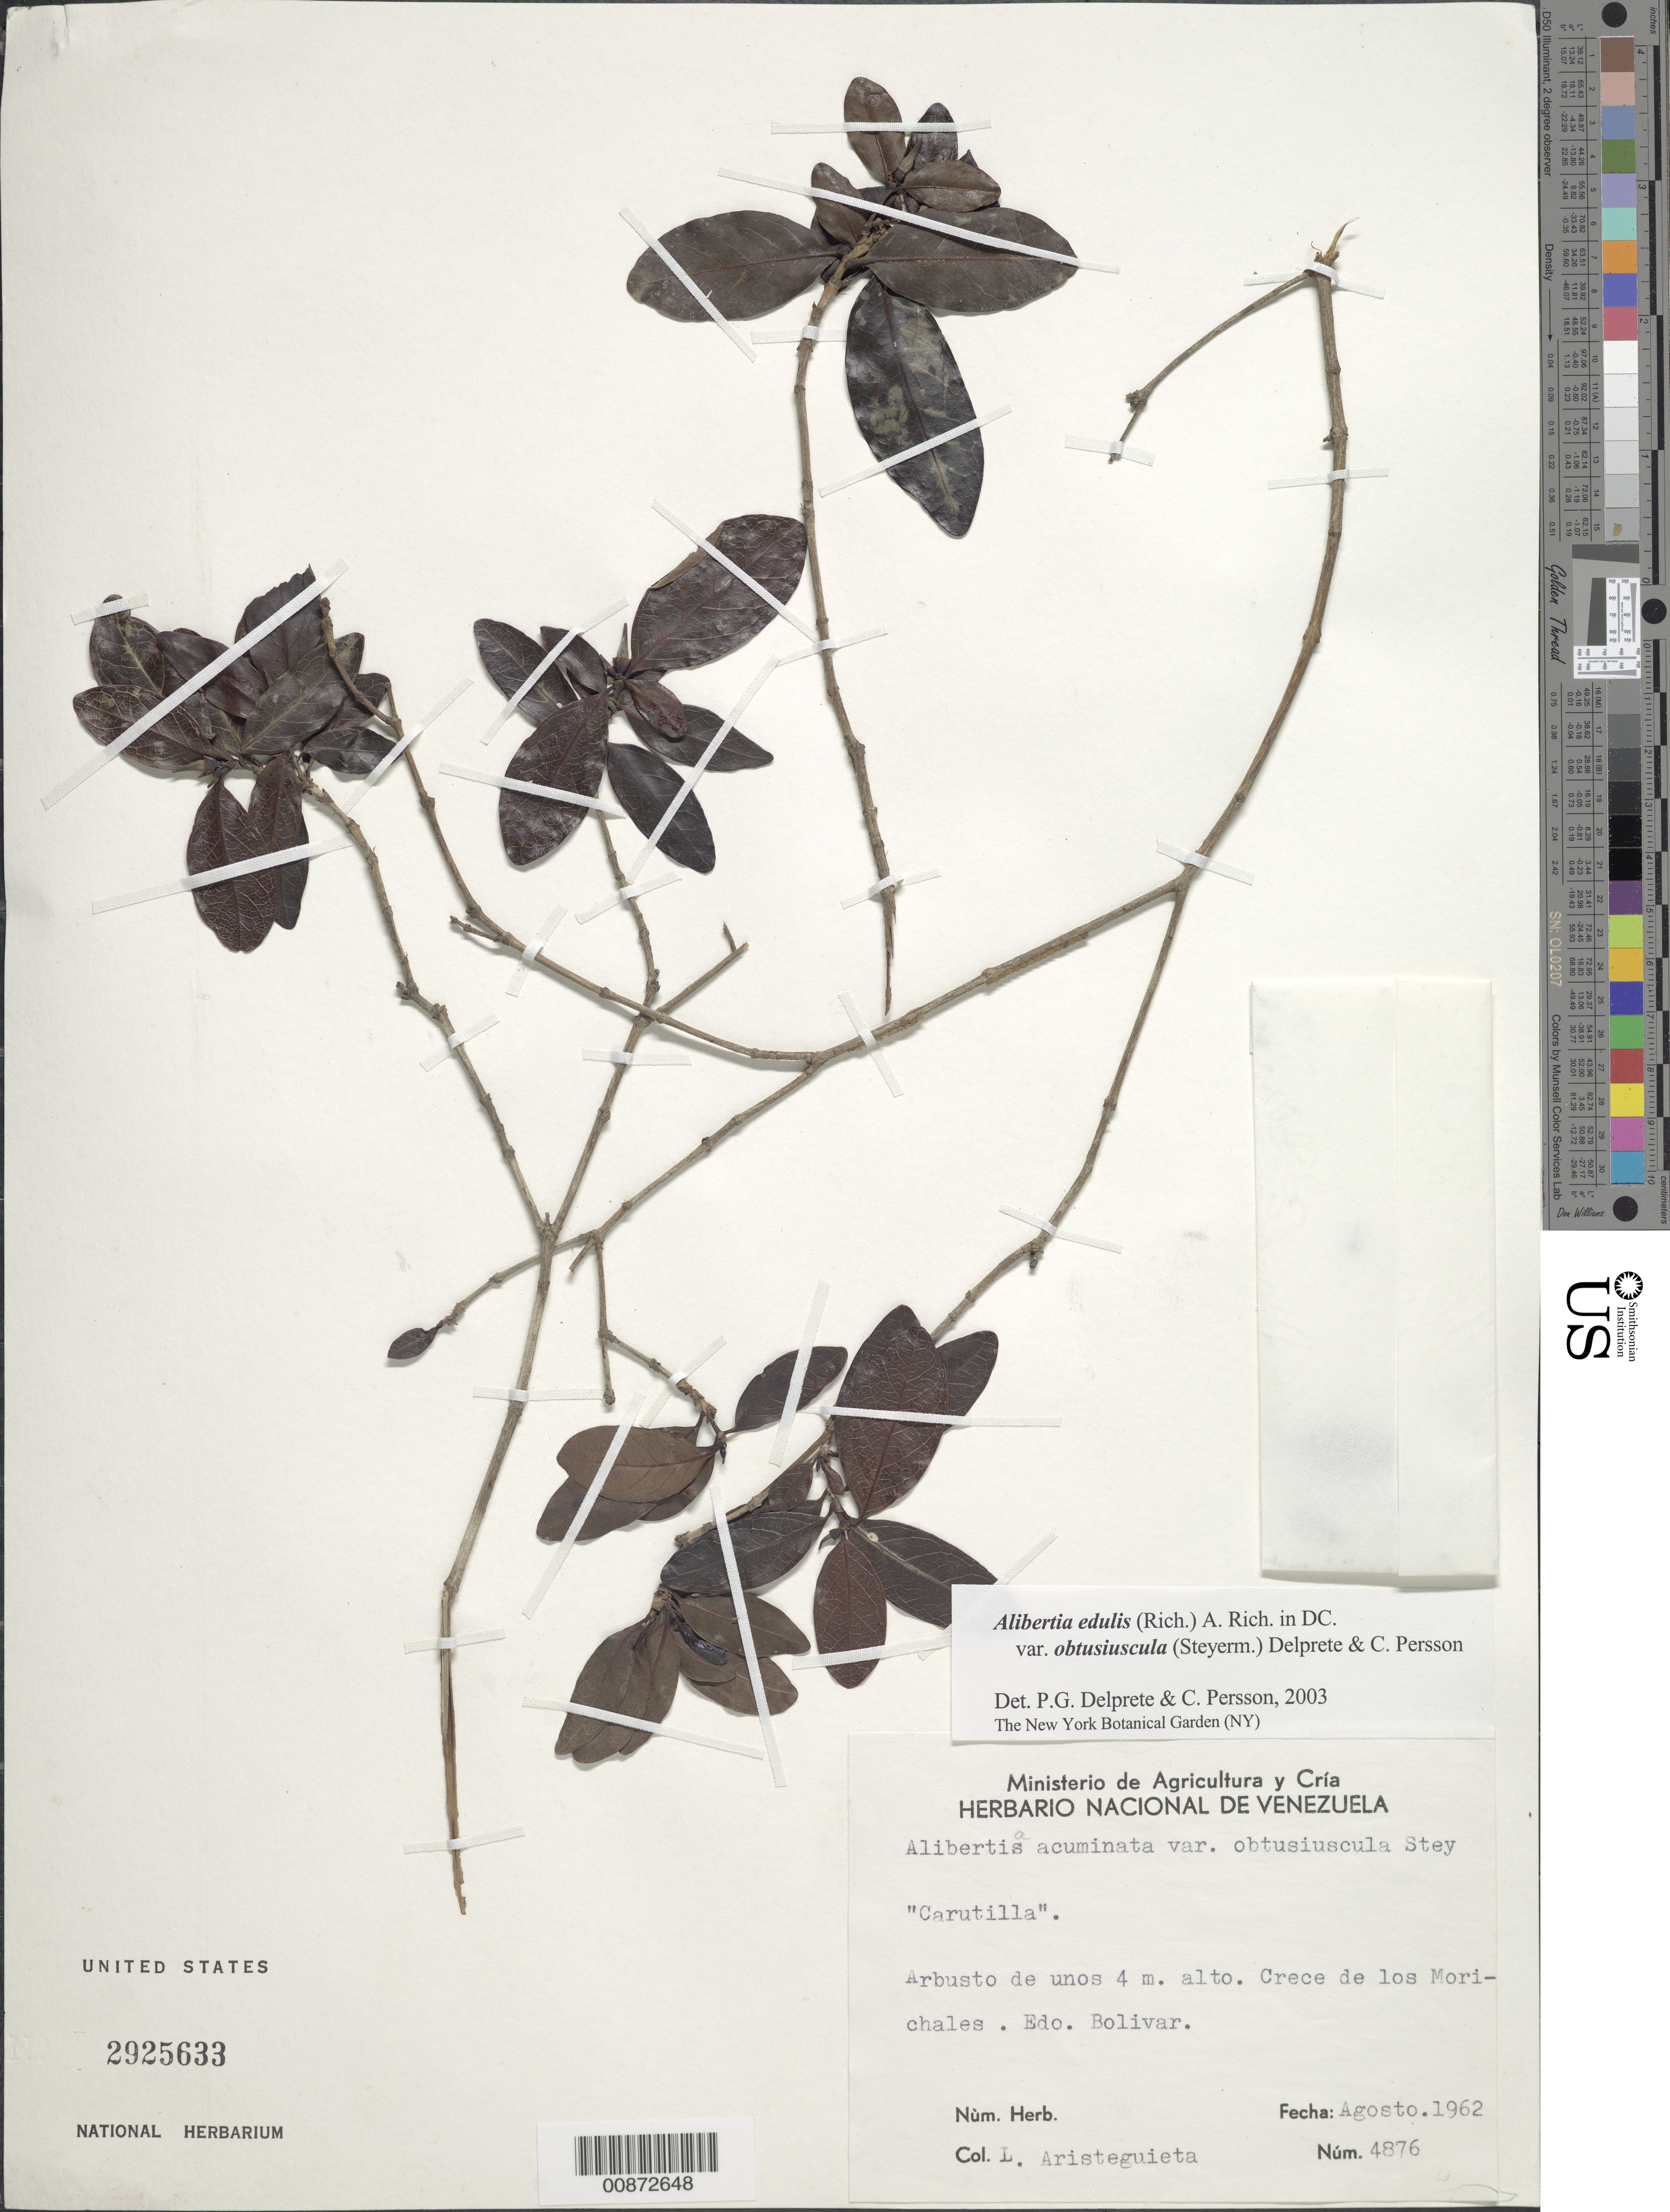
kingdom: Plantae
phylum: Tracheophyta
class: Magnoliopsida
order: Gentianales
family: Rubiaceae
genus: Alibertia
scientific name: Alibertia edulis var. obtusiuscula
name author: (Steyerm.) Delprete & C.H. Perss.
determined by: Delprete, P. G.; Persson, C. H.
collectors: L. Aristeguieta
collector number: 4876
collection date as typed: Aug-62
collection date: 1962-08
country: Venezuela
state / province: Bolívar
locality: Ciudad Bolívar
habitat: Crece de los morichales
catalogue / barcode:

□ □ □ □

▶ [AIM]: Please render the data above as a numbered list, skipping blank lines and omitting the picture.

▶ [RESULT OF THE EXERCISE]:
1. kingdom: Plantae
2. phylum: Tracheophyta
3. class: Magnoliopsida
4. order: Gentianales
5. family: Rubiaceae
6. genus: Alibertia
7. scientific name: Alibertia edulis var. obtusiuscula
8. name author: (Steyerm.) Delprete & C.H. Perss.
9. determined by: Delprete, P. G.; Persson, C. H.
10. collectors: L. Aristeguieta
11. collector number: 4876
12. collection date as typed: Aug-62
13. collection date: 1962-08
14. country: Venezuela
15. state / province: Bolívar
16. locality: Ciudad Bolívar
17. habitat: Crece de los morichales
18. catalogue / barcode:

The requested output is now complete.